Required action =
From the material below, work out how many lines contain "FreeBasic" and answer with the number only.

Given records =
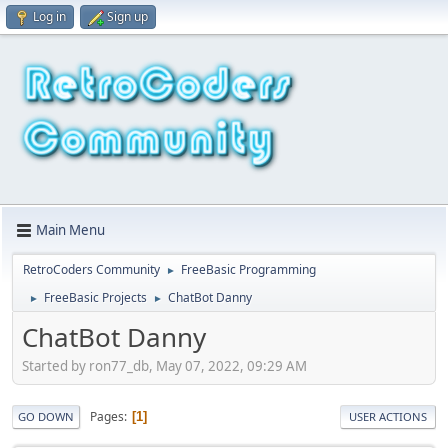
Log in
Sign up
Main Menu
RetroCoders Community
FreeBasic Programming
►
FreeBasic Projects
ChatBot Danny
►
►
ChatBot Danny
Started by ron77_db, May 07, 2022, 09:29 AM
Pages
1
GO DOWN
USER ACTIONS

Written solution =
2